LONDON – The UK Information Commissioner’s Office (ICO) announced a fine of £500,000 ($636,000) for the international airline Cathay Pacific on Wednesday. It was for a data breach that occurred between October 2014 and May 2018, affecting 9.4 million users.
Cathay Pacific Given Maximum Pre-GDPR Fine
The ICO concluded that Cathay Pacific’s systems were breached due to “negligence,” with malware used to harvest a variety of personal data. This included: names, passport and identity details, dates of birth, postal and email addresses, phone numbers and historical travel information. The investigation found a number of huge errors had been made, including not protecting back-up files with passwords, leaving internet-facing servers unpatched, continuing to use operating systems that were no longer being supported by the developer, and not having sufficient anti-virus protection in place.

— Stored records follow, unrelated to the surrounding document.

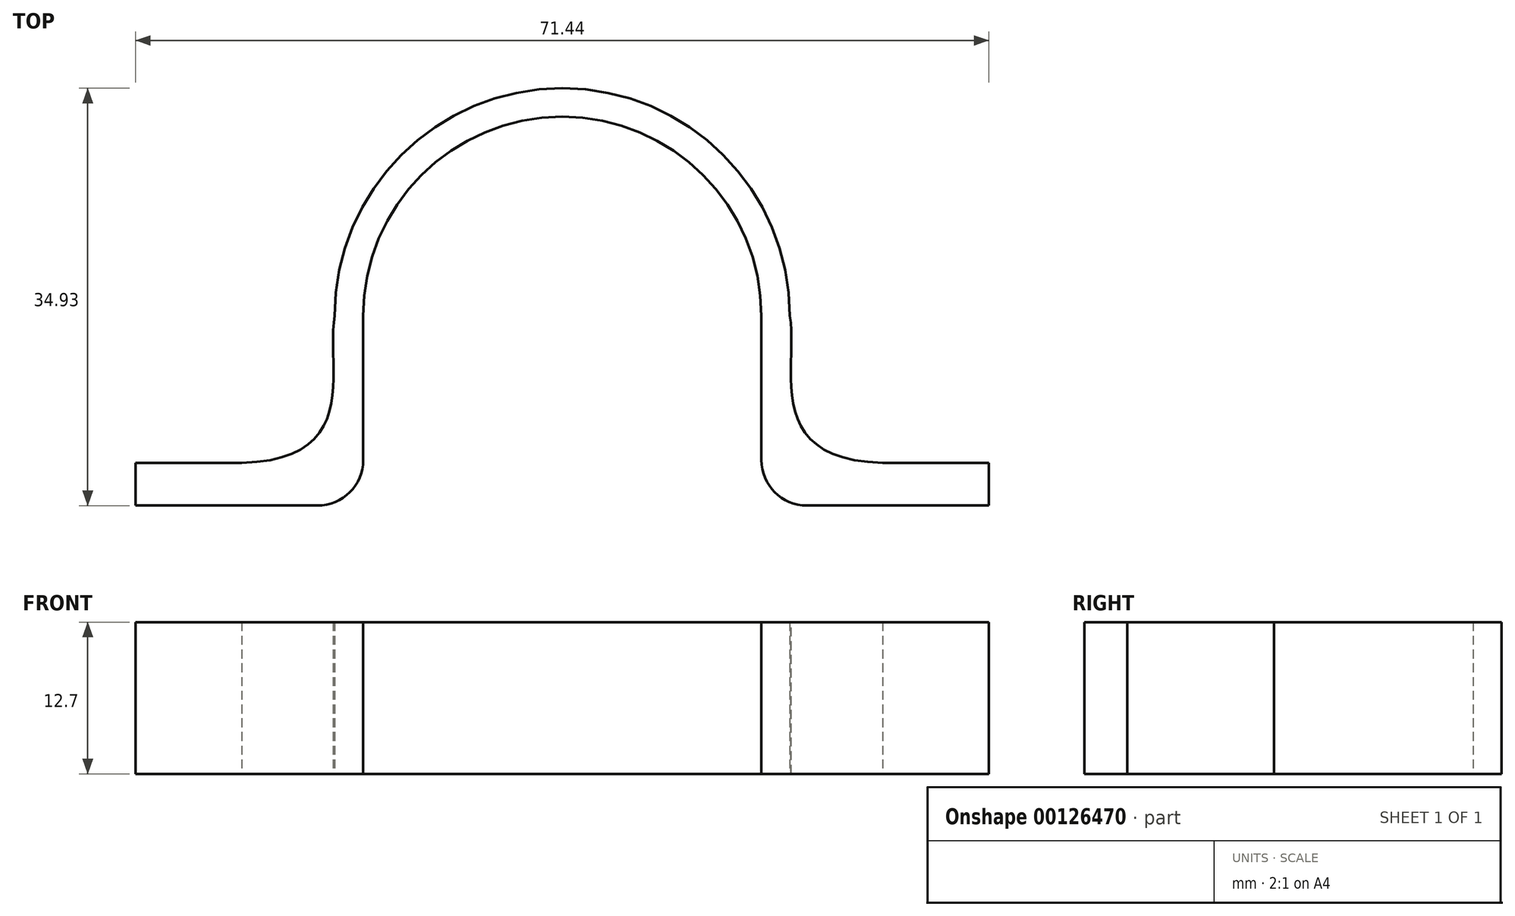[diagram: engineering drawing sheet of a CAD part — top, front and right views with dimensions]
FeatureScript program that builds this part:
annotation { "Feature Type Name" : "Feature", "Feature Type Description" : "" }
export const myFeature = defineFeature(function(context is Context, id is Id, definition is map)
    precondition{}
    {
        {
            var Q0;
            Q0=qCreatedBy(makeId("Top.planeOp"),FACE);
            var sketch = newSketch(context, id + "F0", { "sketchPlane" : qUnion([Q0])});
            skCircle(sketch, "E0", {"center": v(0, 0) * mm, "radius": 15.88 * mm, "construction": true});
            skCircle(sketch, "E1", {"center": v(0, 0) * mm, "radius": 16.67 * mm, "construction": true});
            skArc(sketch, "E2", {"start": v(16.67, 0) * mm, "mid": v(11.79, 11.79) * mm, "end": v(0, 16.67) * mm});
            skPoint(sketch, "E3", {"position": v(0, -15.88) * mm});
            skLineSegment(sketch, "E4", {"start": v(16.67, 0) * mm, "end": v(16.67, -12.06) * mm});
            skPoint(sketch, "E5", {"position": v(0, 16.67) * mm});
            skPoint(sketch, "E6", {"position": v(16.67, -15.88) * mm});
            skCircle(sketch, "E7", {"center": v(0, 0) * mm, "radius": 19.05 * mm, "construction": true});
            skLineSegment(sketch, "E8", {"start": v(20.48, -15.88) * mm, "end": v(35.72, -15.88) * mm});
            skArc(sketch, "E9.filletArc", {"start": v(16.67, -12.06) * mm, "mid": v(17.78, -14.76) * mm, "end": v(20.48, -15.87) * mm});
            skPoint(sketch, "E10", {"position": v(0, 19.05) * mm});
            skArc(sketch, "E11", {"start": v(19.05, 0) * mm, "mid": v(13.47, 13.47) * mm, "end": v(0, 19.05) * mm});
            skLineSegment(sketch, "E12", {"start": v(26.82, -12.3) * mm, "end": v(35.72, -12.3) * mm});
            skLineSegment(sketch, "E13", {"start": v(35.72, -12.3) * mm, "end": v(35.72, -15.88) * mm});
            skLineSegment(sketch, "E14", {"start": v(0, 0) * mm, "end": v(0, 19.05) * mm, "construction": true});
            skFitSpline(sketch, "E15", {"points": [v(19.05, 0) * mm, v(26.82, -12.3) * mm], "startDerivative": vector(2.27, -12.75) * mm, "endDerivative": vector(30.46, -0.69) * mm});
            skArc(sketch, "E16.MirrorCS", {"start": v(-19.05, 0) * mm, "mid": v(-13.47, 13.47) * mm, "end": v(0, 19.05) * mm});
            skArc(sketch, "E17.MirrorCS", {"start": v(-16.67, 0) * mm, "mid": v(-11.79, 11.79) * mm, "end": v(0, 16.67) * mm});
            skLineSegment(sketch, "E18.MirrorCS", {"start": v(-16.67, 0) * mm, "end": v(-16.67, -12.06) * mm});
            skFitSpline(sketch, "E19.MirrorCS", {"points": [v(-19.05, 0) * mm, v(-26.82, -12.3) * mm], "startDerivative": vector(-2.27, -12.75) * mm, "endDerivative": vector(-30.46, -0.69) * mm});
            skLineSegment(sketch, "E20.MirrorCS", {"start": v(-26.82, -12.3) * mm, "end": v(-35.72, -12.3) * mm});
            skLineSegment(sketch, "E21.MirrorCS", {"start": v(-35.72, -12.3) * mm, "end": v(-35.72, -15.88) * mm});
            skLineSegment(sketch, "E22.MirrorCS", {"start": v(-20.48, -15.88) * mm, "end": v(-35.72, -15.88) * mm});
            skArc(sketch, "E23.MirrorCS", {"start": v(-16.67, -12.06) * mm, "mid": v(-17.78, -14.76) * mm, "end": v(-20.48, -15.87) * mm});
            skSolve(sketch);
        }
        {
            var Q0;
            Q0=makeQuery(id+"F0.imprint","IMPRINT",FACE,{"disambiguationData":[TD([[makeQuery(id+"F0.imprint","IMPRINT",EDGE,{"derivedFrom":sQuery(id+"F0.wireOp",EDGE,"E2")}),-1.0]])]});
            extrude(context, id + "F1", {"entities" : qUnion([Q0]), "depth" : 12.7 * mm});
        }
    });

Steve Eckersley, ICO Director of Investigations, said:
This breach was particularly concerning given the number of basic security inadequacies across Cathay Pacific’s system, which gave easy access to the hackers. The multiple serious deficiencies we found fell well below the standard expected. At its most basic, the airline failed to satisfy four out of five of the National Cyber Security Centre’s basic Cyber Essentials guidance.
Despite this, the ICO accepted that Cathay Pacific “acted promptly and forthrightly” after becoming aware of a brute force attack in March 2018. It hired a cybersecurity firm and informed the ICO. Furthermore, the airline “went above and beyond its legal duties” in informing victims and co-operating with the investigation.
As the incident occurred before the introduction of GDPR, the ICO investigated it under older legislation. The £500,000 fine was as big as it could issue under those laws.
Charlotte:
Sadly, yours truly is likely amongst those Cathay clients whose data was stolen.
This illustrates, yet again, that despite the best practices one might follow in security regimens in one’s own life, an individual can nonetheless suffer multiple incidences, none by their own making, to have their vital data stolen by actors whose intentions, while unknown, cannot be good.
This is beyond unacceptable; it is non-sustainable. The data that professional thieves, state sponsored or private, are stealing can be used to leverage access to even more data and assets, or be weaponised to inflict real harm (eg using vital data to open apparently legitimate online social media and bank accounts in order to support political campaigns and influence national elections, launder money, engage in multiple fraudulent acts), despite an individual taking every precaution to safeguard their most precious personal asset – their identity.
It is past time that there are set industry standards that any organisation, if it is to request, require or retain personal data, must demonstrate and maintain in order to qualify for a licence to obtain and hold such data, under supervision of a regulatory agency that can impose punishing penalties severe enough that they can be company life altering or even extinguishing – rather like a prison sentence to an individual, the severity of which is attenuated to the severity of the offence.
There is nothing more feared than the unknown. Having one’s data harvested by unknown parties for an unknown purpose to be executed at an unknown time with an unknown consequence to oneself surely qualifies as a cause for fear and a vulnerability that our elected representatives, themselves equally vulnerable, should rise to quash.
That such regulation has not yet been imposed, given the repeated violations to individual and societal life, is tantamount to legislative criminal malpractice.